• _Document text_
+++++
Re: [PATCH RFC] mm: Implement balance_dirty_pages() through waiting for flusher thread

Jan Kara <jack@xxxxxxx> · Mon, 21 Jun 2010 16:02:37 +0200



On Fri 18-06-10 12:21:36, Peter Zijlstra wrote:
> On Thu, 2010-06-17 at 20:04 +0200, Jan Kara wrote:
> > +/* Wait until write_chunk is written or we get below dirty limits */
> > +void bdi_wait_written(struct backing_dev_info *bdi, long write_chunk)
> > +{
> > +       struct bdi_written_count wc = {
> > +                                       .list = LIST_HEAD_INIT(wc.list),
> > +                                       .written = write_chunk,
> > +                               };
> > +       DECLARE_WAITQUEUE(wait, current);
> > +       int pause = 1;
> > +
> > +       bdi_add_writer(bdi, &wc, &wait);
> > +       for (;;) {
> > +               if (signal_pending_state(TASK_KILLABLE, current))
> > +                       break;
> > +
> > +               /*
> > +                * Make the task just killable so that tasks cannot circumvent
> > +                * throttling by sending themselves non-fatal signals...
> > +                */
> > +               __set_current_state(TASK_KILLABLE);
> > +               io_schedule_timeout(pause);
> > +
> > +               /*
> > +                * The following check is save without wb_written_wait.lock
> > +                * because once bdi_remove_writer removes us from the list
> > +                * noone will touch us and it's impossible for list_empty check
> > +                * to trigger as false positive. The barrier is there to avoid
> > +                * missing the wakeup when we are removed from the list.
> > +                */
> > +               smp_rmb();
> > +               if (list_empty(&wc.list))
> > +                       break;
> > +
> > +               if (!dirty_limits_exceeded(bdi))
+++++
(Collected data entries)
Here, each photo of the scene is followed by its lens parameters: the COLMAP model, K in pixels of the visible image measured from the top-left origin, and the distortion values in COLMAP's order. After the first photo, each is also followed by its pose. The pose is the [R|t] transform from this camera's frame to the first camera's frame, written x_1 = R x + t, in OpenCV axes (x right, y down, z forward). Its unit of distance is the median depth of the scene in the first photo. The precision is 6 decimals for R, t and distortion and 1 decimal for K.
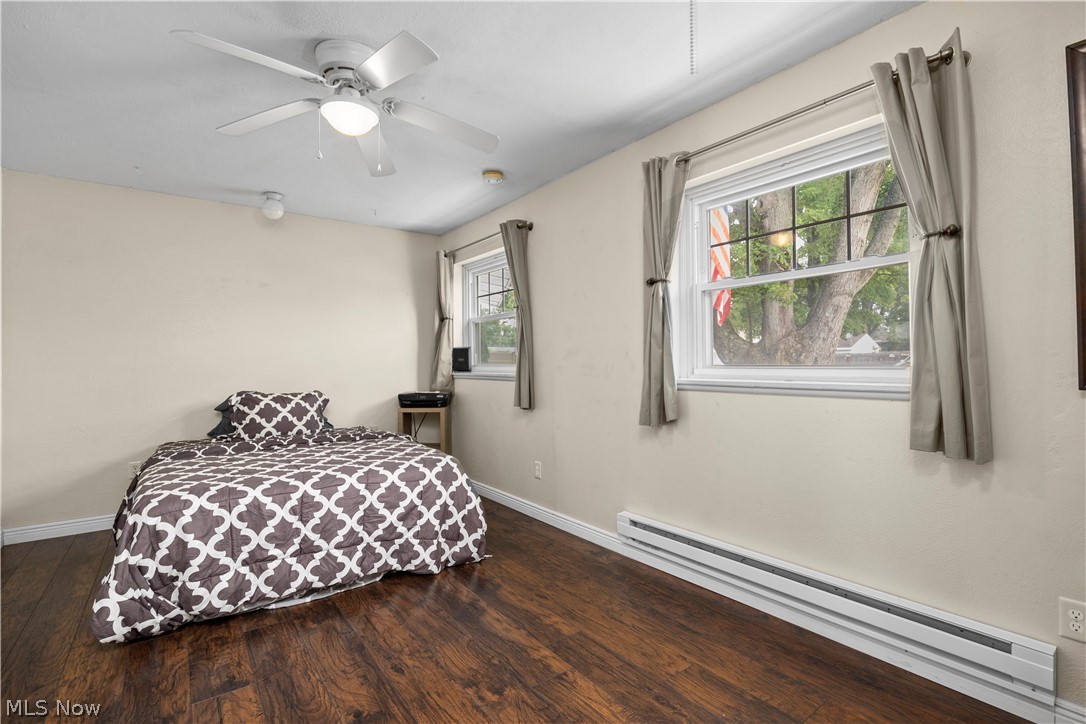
lens RADIAL K [[507.1, 0, 543.7], [0, 507.1, 362.3], [0, 0, 1]] dist [-0.023644, 0.000040]
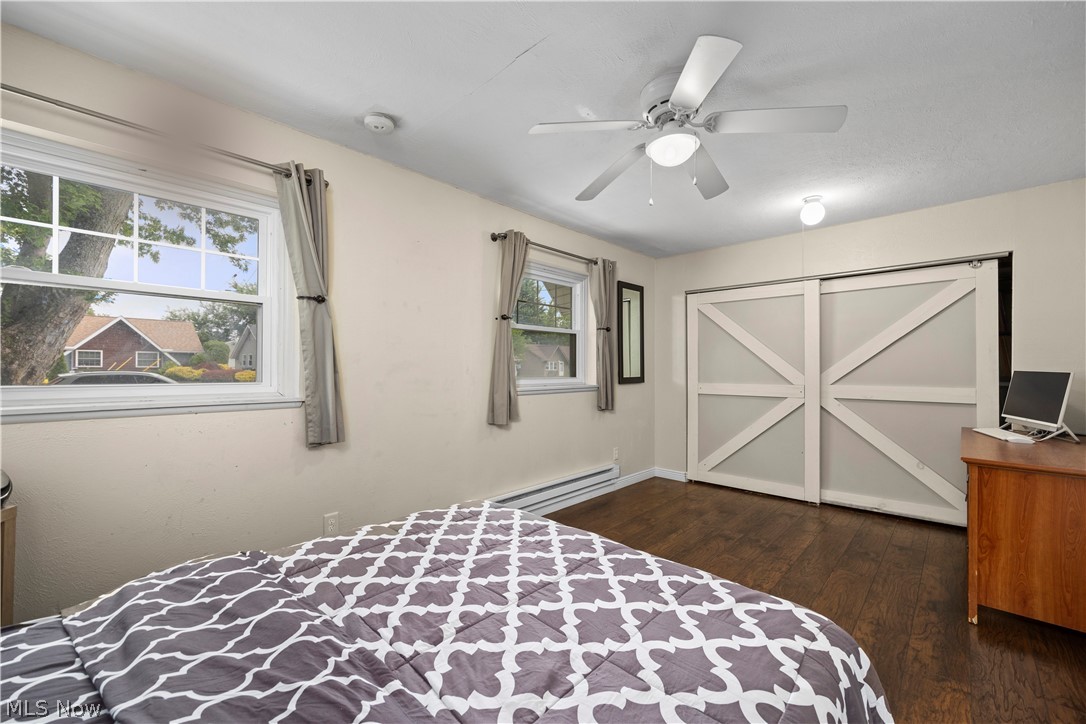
lens RADIAL K [[432.9, 0, 547.0], [0, 432.9, 363.8], [0, 0, 1]] dist [0.002133, -0.000371]
pose [[-0.183939, 0.012031, 0.982864, -1.342364], [-0.001081, 0.999922, -0.012442, -0.029082], [-0.982937, -0.003351, -0.183912, 1.574202]]
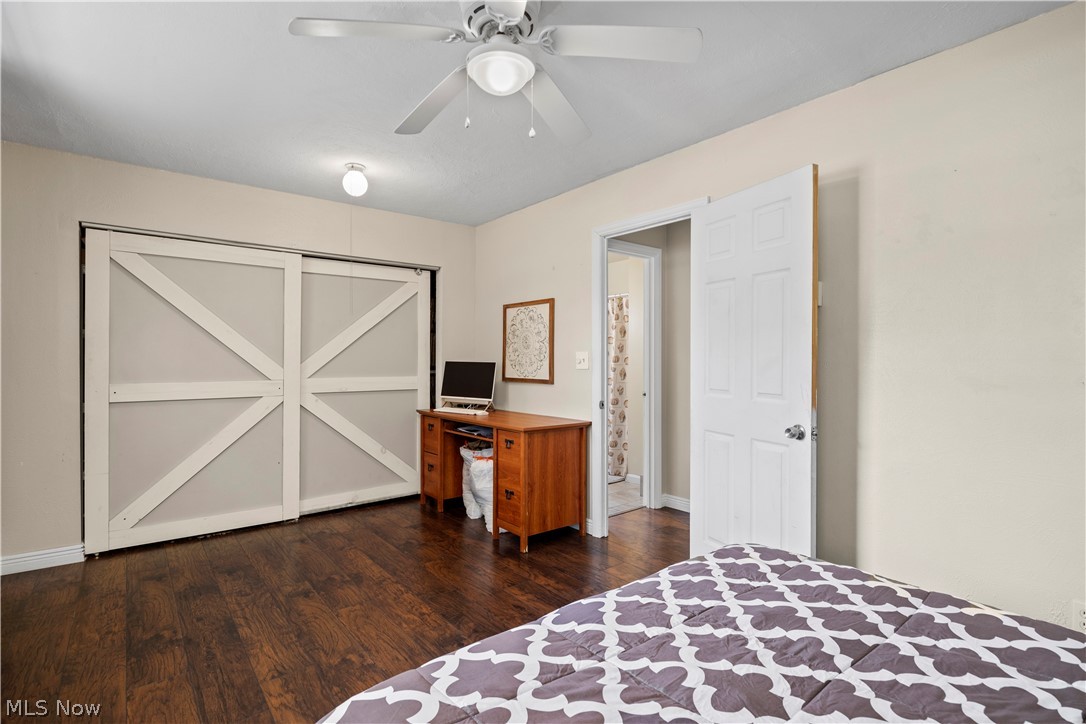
lens RADIAL K [[507.1, 0, 542.7], [0, 507.1, 359.5], [0, 0, 1]] dist [-0.023644, 0.000040]
pose [[-0.999072, 0.002704, -0.042992, -0.456699], [0.002685, 0.999996, 0.000488, -0.032499], [0.042993, 0.000372, -0.999075, 1.995150]]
+++++
• _Exercise tasks_
A: From the kernel patch email, extract the span between "On Fri 18-06-10" and "backing_dev_info *bdi, long write_chunk)", inclusive.
B: Translate this sentence from the kernel patch email into Spanish: "The barrier is there to avoid missing the wakeup when we are removed from the list."
The rows bear no relation to the kernel patch email.

• _Solutions for each task_
A:
On Fri 18-06-10 12:21:36, Peter Zijlstra wrote:
> On Thu, 2010-06-17 at 20:04 +0200, Jan Kara wrote:
> > +/* Wait until write_chunk is written or we get below dirty limits */
> > +void bdi_wait_written(struct backing_dev_info *bdi, long write_chunk)

B: La barrera está ahí para evitar perder el despertar cuando se nos elimina de la lista.